India's Mars scientist and other working lives
Manjula Pooja Shroff is an entrepreneur who runs about 30 private schools and education institutions across India.
She is tapping into the boom in private education in a country that has recently passed a bill making free education between the ages of six and 14 a fundamental right.
"The problem is quality," she says of the state education system.
The BBC's Rupa Jha meets five very different people in Ahmedabad, one of India's biggest cities, to ask them about their working lives.
"We don't just focus on academic results but we aim to develop the whole person. Sport is a big part of our schools, for example basketball and football for boys and girls. State schools here don't do that," she says.
By law Ms Shroff is required to make a quarter of her school places available to non-paying pupils from the local area, selected purely on the basis of age and geography by the municipality.

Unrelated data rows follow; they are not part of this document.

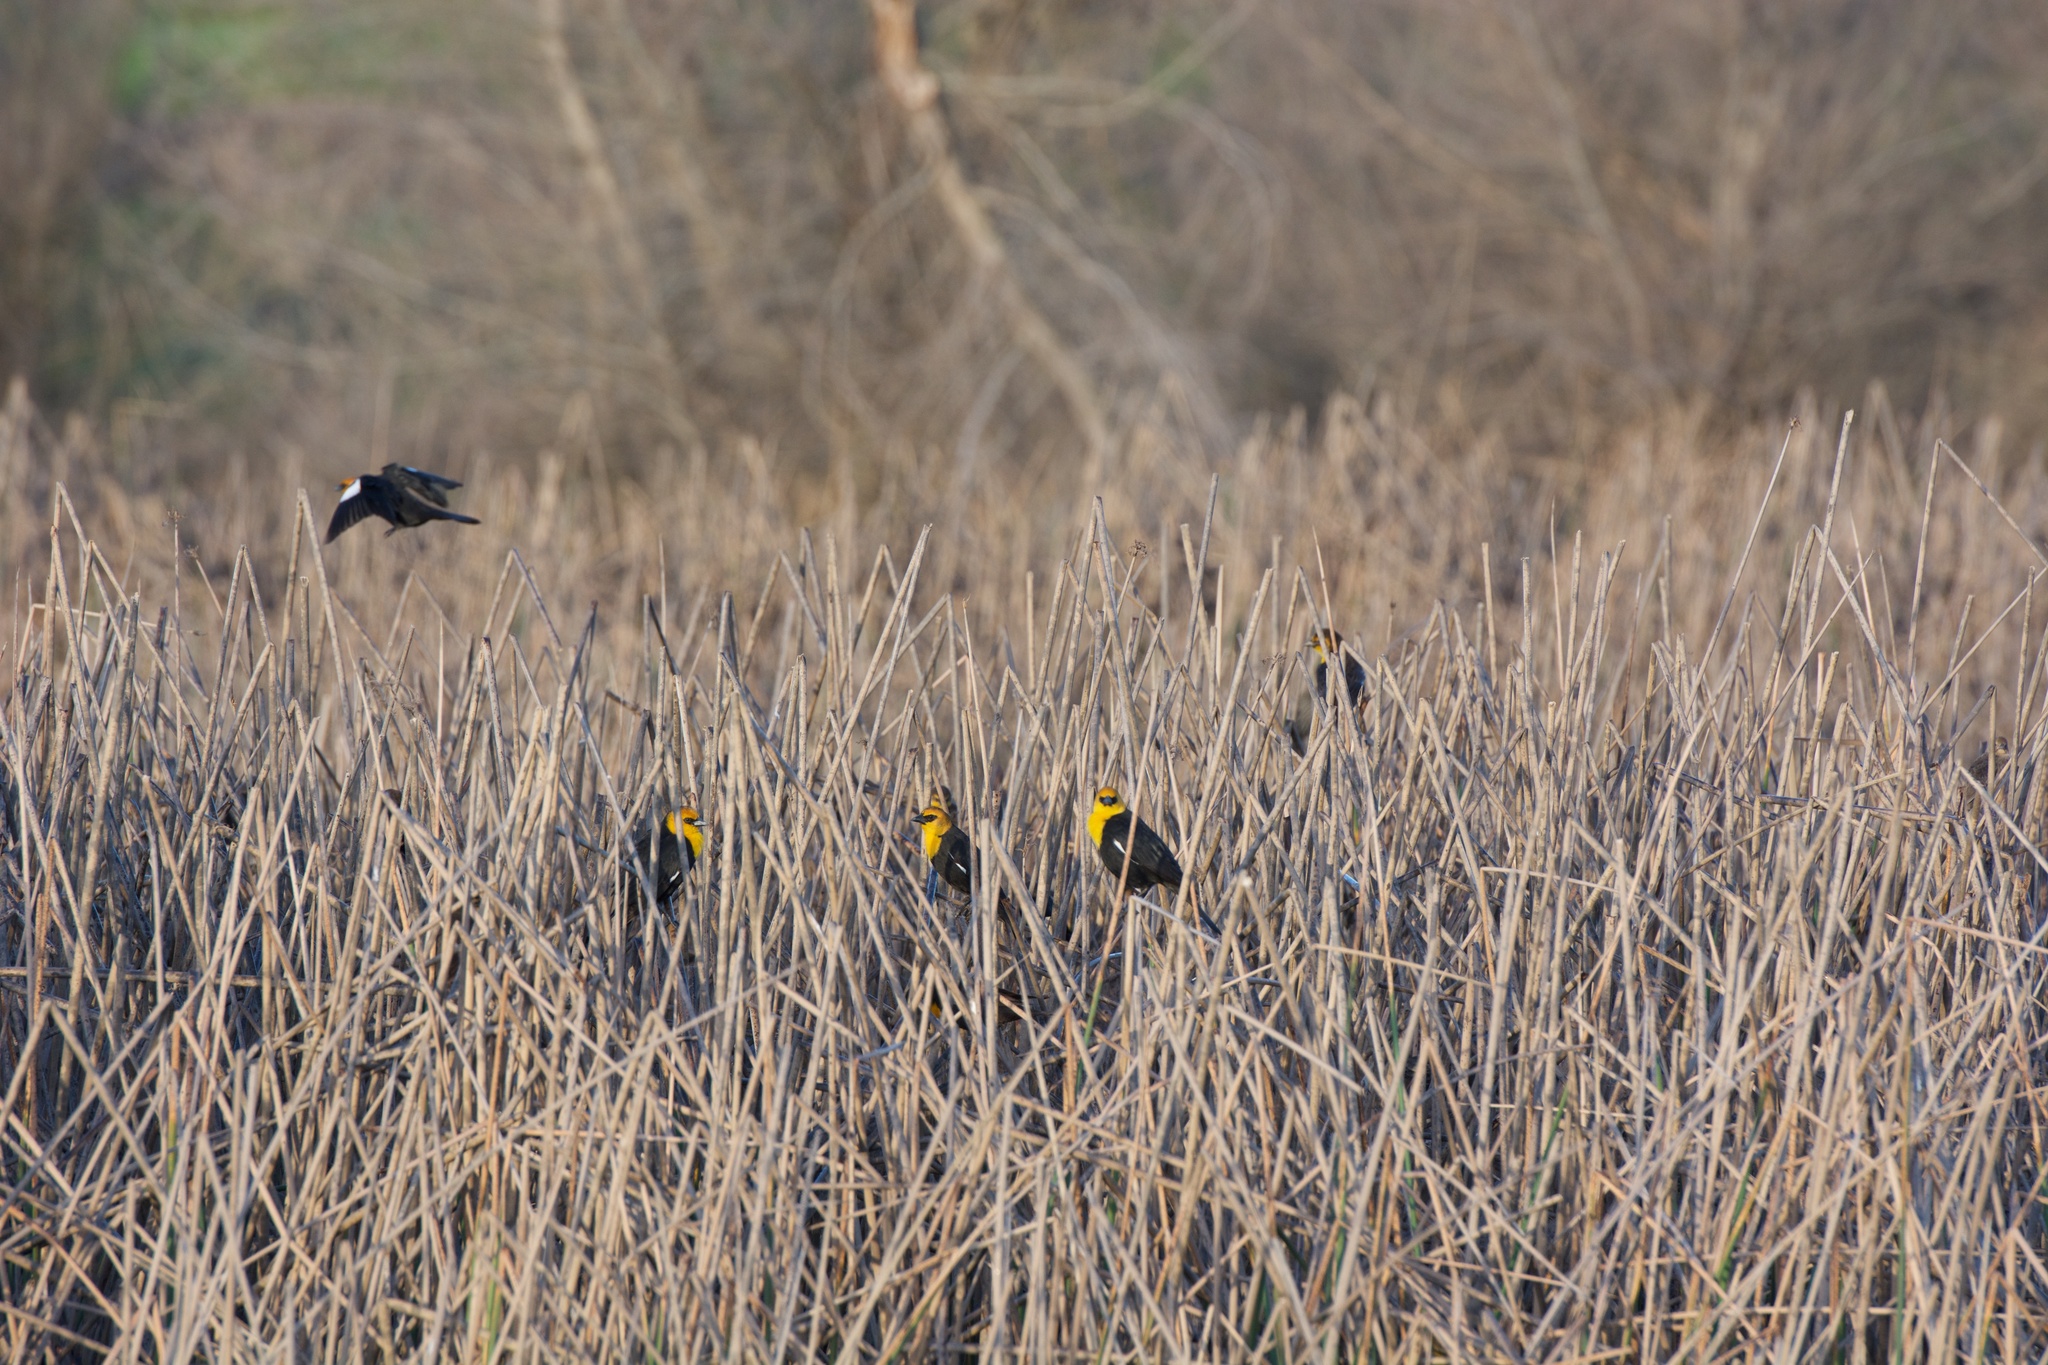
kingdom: Animalia
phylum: Chordata
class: Aves
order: Passeriformes
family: Icteridae
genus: Xanthocephalus
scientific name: Xanthocephalus xanthocephalus
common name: Yellow-headed blackbird
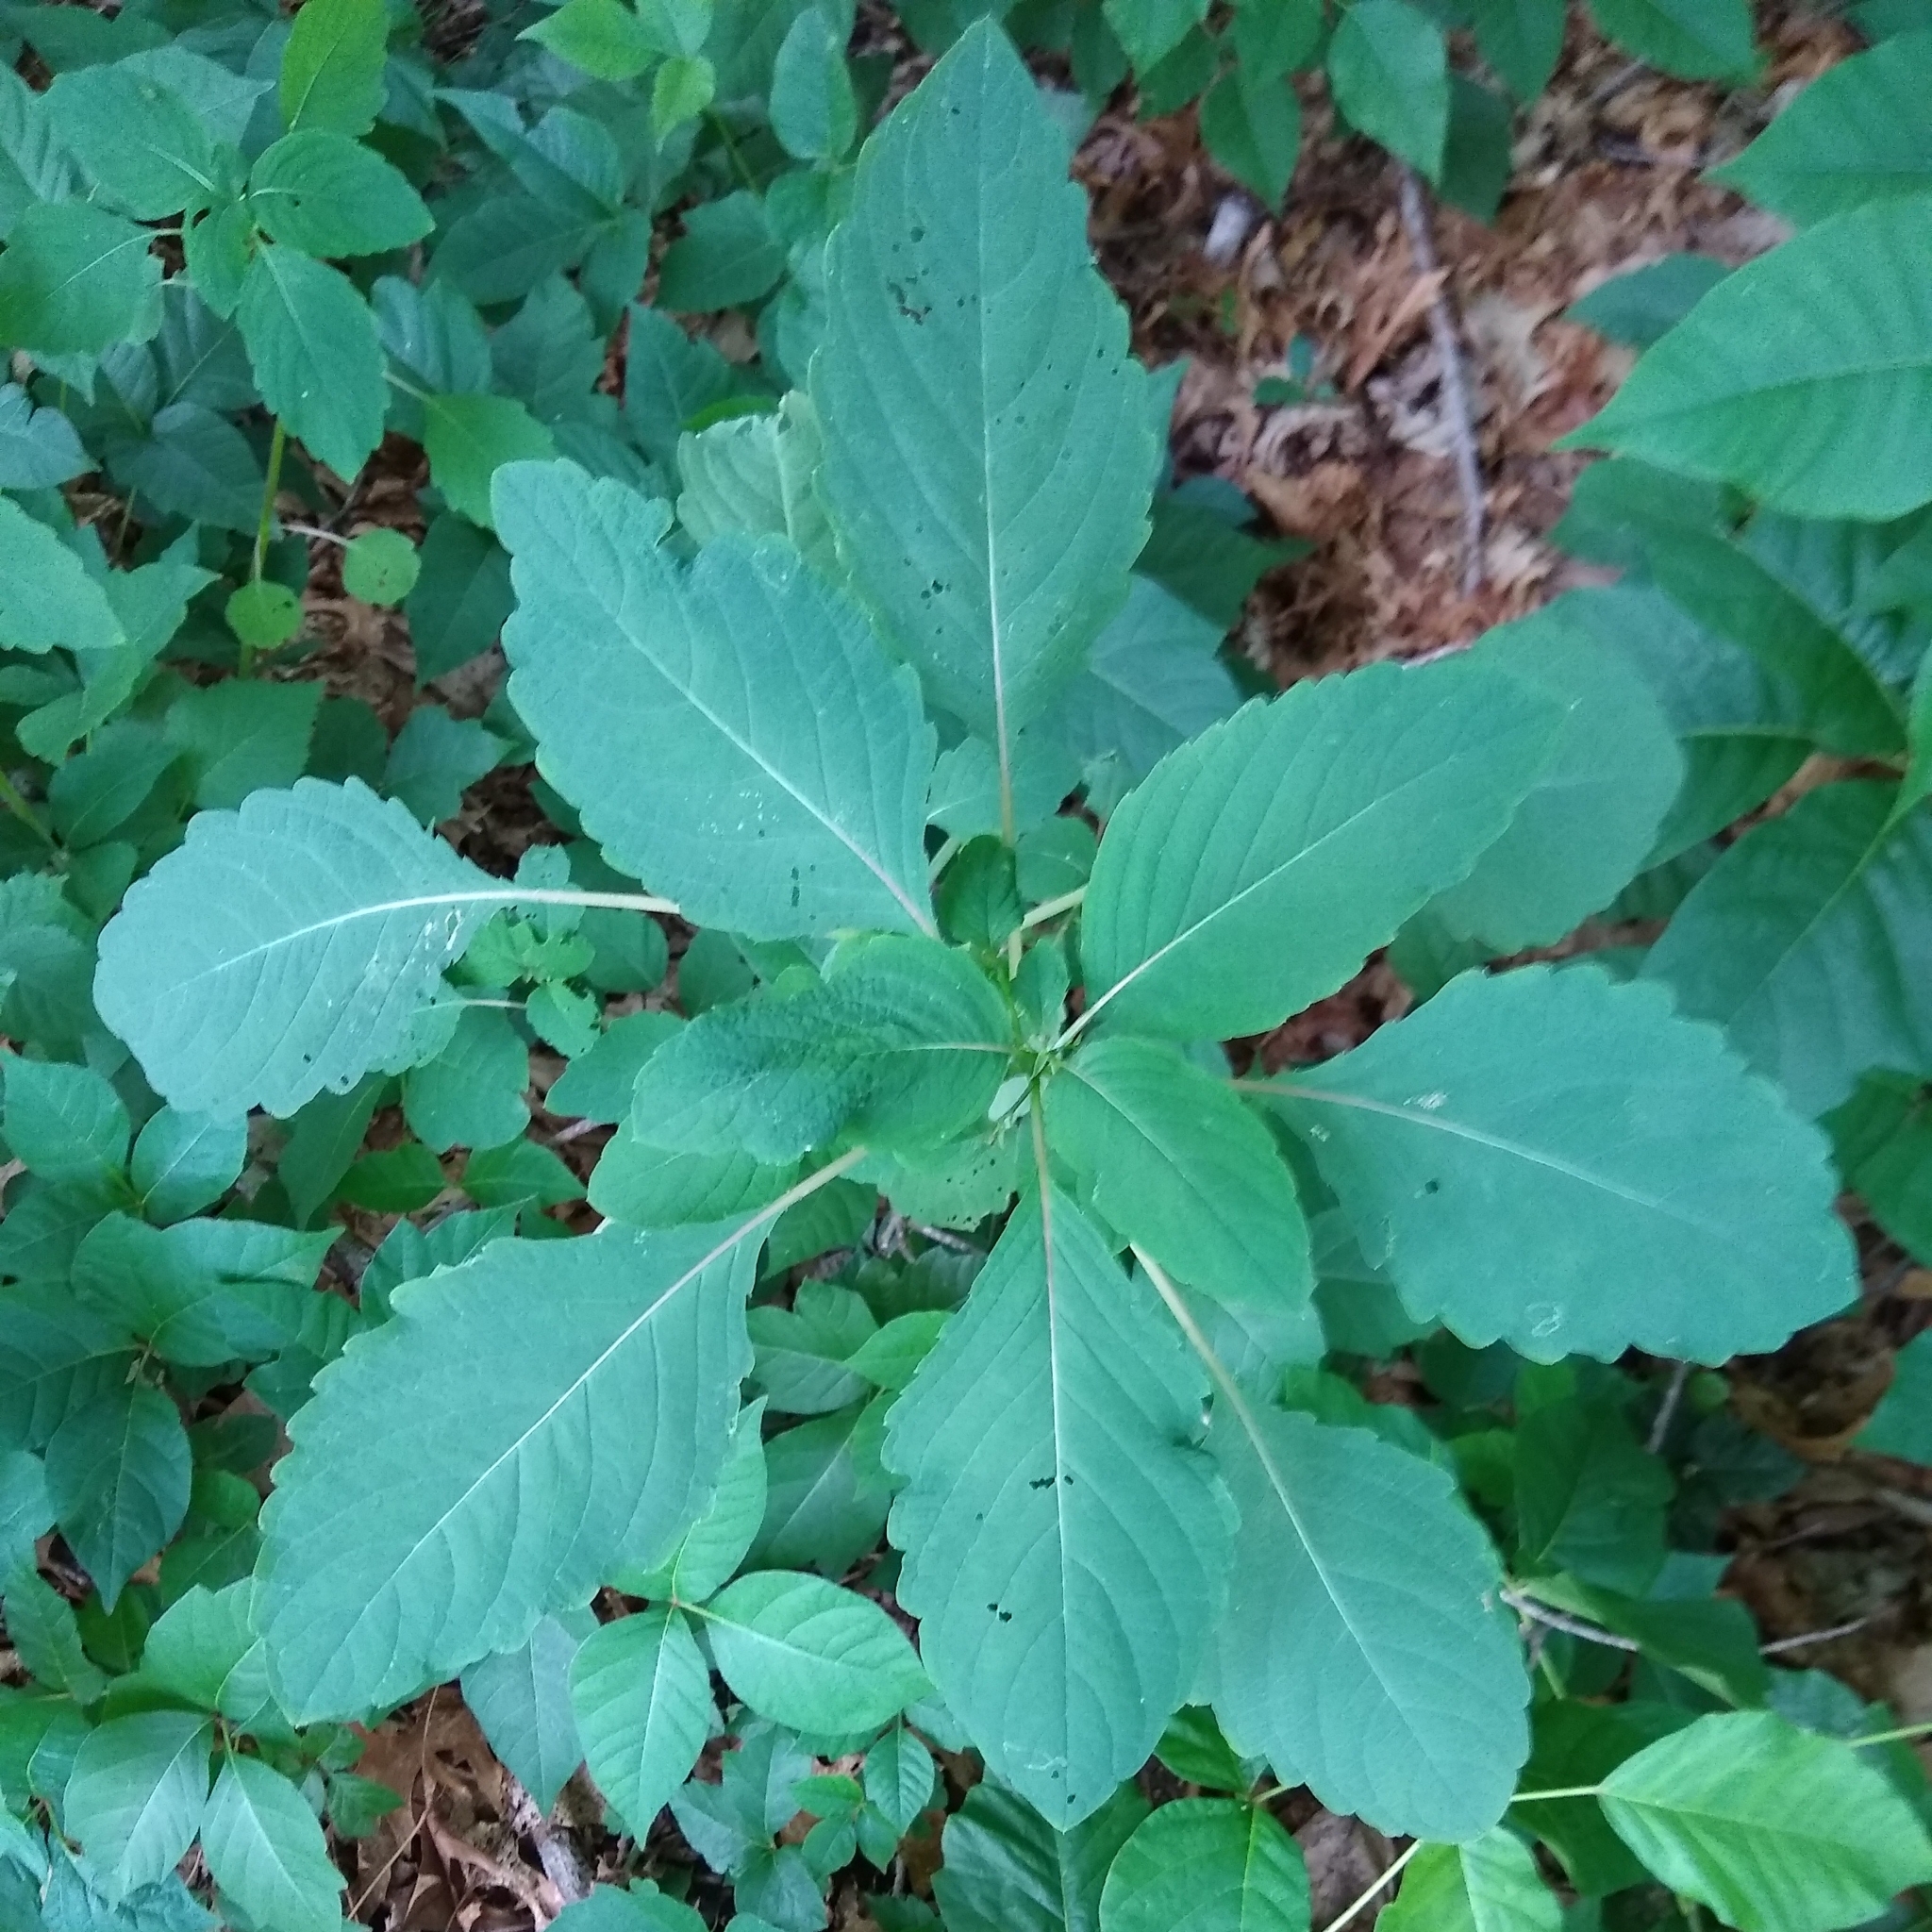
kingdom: Plantae
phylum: Tracheophyta
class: Magnoliopsida
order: Ericales
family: Balsaminaceae
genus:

However, this does not always go smoothly.Leisure activity
"India is still a very divided society and often parents who pay for a place will say, 'My child is picking up bad language, bad habits, from those children'," she says.
"It is something we have to handle."
At her modern home in a quiet compound near the city, Ms Shroff says that though she is very focused on her work she still finds time for cycling, which until fairly recently was a means of transport for many, but is now a leisure activity for the wealthy.
She also loves the traditional Gujarati folk dances that form part of one of Ahmedabad's festivals.
When she started her company she quickly realised that her normal attire of jeans was not going to work.
She explains, laughing: "You see, Manjula is kind of an old lady's name and being in education people were expecting a more serious-looking person.
"I started wearing sarees and even got some glasses, even though I didn't need them, so I looked more like a kind of school principal. Believe me, it worked."